Mrs. Bush said women already have made extraordinary gains in the Middle East and that change must come to any nation that wants to be considered truly free.
“Women who have not yet won these rights are watching,” she said at the World Economic Forum conference on the Middle East. “They are calling on the conscience of their countrymen, making it clear that if the right to vote is to have any meaning, it cannot be limited only to men.”
With anti-American sentiment running high in the region, Mrs. Bush called upon the American tradition of respect for all religions. She also sought to equate the struggle of Middle Eastern women for freedom with similar movements in U.S. history.

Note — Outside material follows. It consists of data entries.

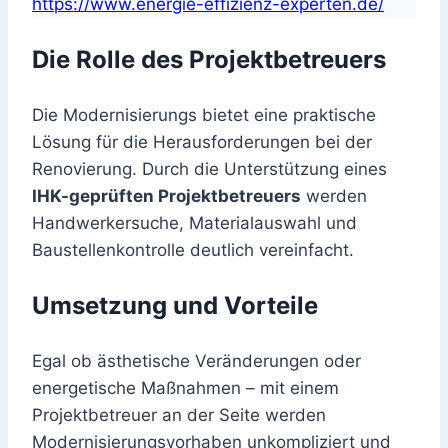
https://www.energie-effizienz-experten.de/
Die Rolle des Projektbetreuers
Die Modernisierungs bietet eine praktische
Lösung für die Herausforderungen bei der
Renovierung. Durch die Unterstützung eines
IHK-geprüften Projektbetreuers
werden
Handwerkersuche, Materialauswahl und
Baustellenkontrolle deutlich vereinfacht.
Umsetzung und Vorteile
Egal ob ästhetische Veränderungen oder
energetische Maßnahmen – mit einem
Projektbetreuer an der Seite werden
Modernisierungsvorhaben unkompliziert und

“In my country, women didn’t secure the right to vote until more than a century after its founding,” she said.
She said the Middle East and the broader world is now at “a historic moment, a time of unprecedented opportunity.”
Women now can vote in all Middle Eastern nations where elections are held, except Saudi Arabia. The Persian Gulf nations of Bahrain, Qatar and Oman all have held their first elections in recent years and have allowed women to participate.
Yet a report released yesterday at the forum found that women in the region face discrimination in practically every institution of society, including the legal system, the economy, education, health care and the news media.
The inequities exist even though the concept of equal rights is in every Middle Eastern constitution, except in Saudi Arabia, which earned the lowest rating in the study by Freedom House, a nonpartisan group based in Washington that works to expand political and economic freedom around the world.
Jordan’s Queen Rania, a women’s rights activist and World Economic Forum foundation board member, said her country has tried to put in place positive changes for its women by revising the country’s laws and legal structure. But the endeavor was thwarted by traditionalists, especially on thorny issues such as honor crimes, which involve retribution against women considered guilty of moral impropriety.
“Freedom, especially freedom for women, is more than the absence of oppression,” Mrs. Bush said. “It’s the right to speak and vote and worship freely. Human rights require the rights of women.”
She said she was delighted that Kuwait last week extended the right to vote to women, and cited the strides that women have made in Afghanistan since the U.S.-led coalition toppled the Taliban government.
She told Jordanian TV that women everywhere want to contribute to their society and help make decisions “that lead to peace, that lead to freedom, that lead to education, to make sure all children in every country are educated.”
Mrs. Bush has popularity ratings well above the president’s this year. She is using her popularity to show a friendly face on behalf of the United States to the Middle East, where America’s image has suffered because of the war in Iraq, abuse of Iraqi prisoners and the Bush administration’s quest to spread democracy around the world.
In an interview with Al Arabiya television, she defended her husband’s decision to invade Iraq, while mourning those killed. “My heart breaks over that,” she said, according to a transcript the White House provided yesterday. The interview was conducted Thursday.